» Directions: Copy the following data exactly and drop the pictures.

» Dataset records:
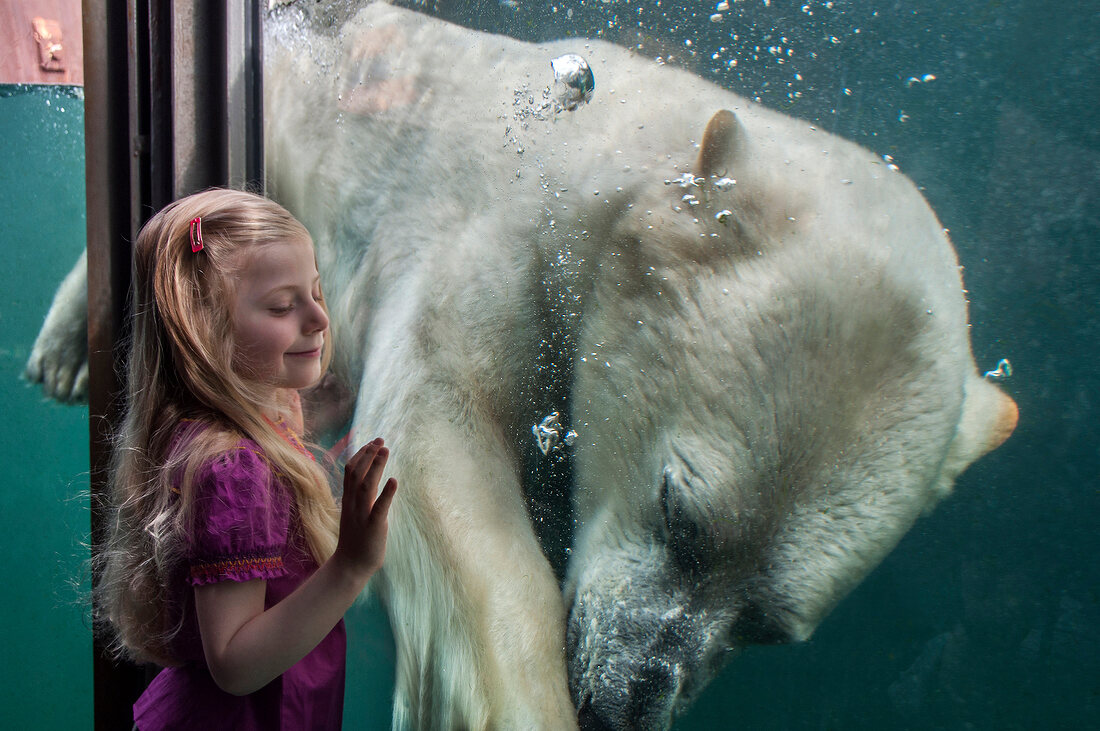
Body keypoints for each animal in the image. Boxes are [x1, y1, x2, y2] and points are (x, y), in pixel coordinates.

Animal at [27, 2, 1012, 725]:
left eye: (769, 624)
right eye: (680, 509)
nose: (627, 700)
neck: (592, 154)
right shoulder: (497, 223)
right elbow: (434, 429)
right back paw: (69, 350)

» Response to this exercise:
Body keypoints for each animal in the image. Boxes are [x1, y1, x2, y2] and points are (x, y), in pixel coordinates.

Animal at [27, 2, 1012, 725]:
left eye: (769, 624)
right eye: (680, 509)
nose: (627, 700)
neck: (592, 154)
right shoulder: (497, 223)
right elbow: (434, 429)
right back paw: (69, 350)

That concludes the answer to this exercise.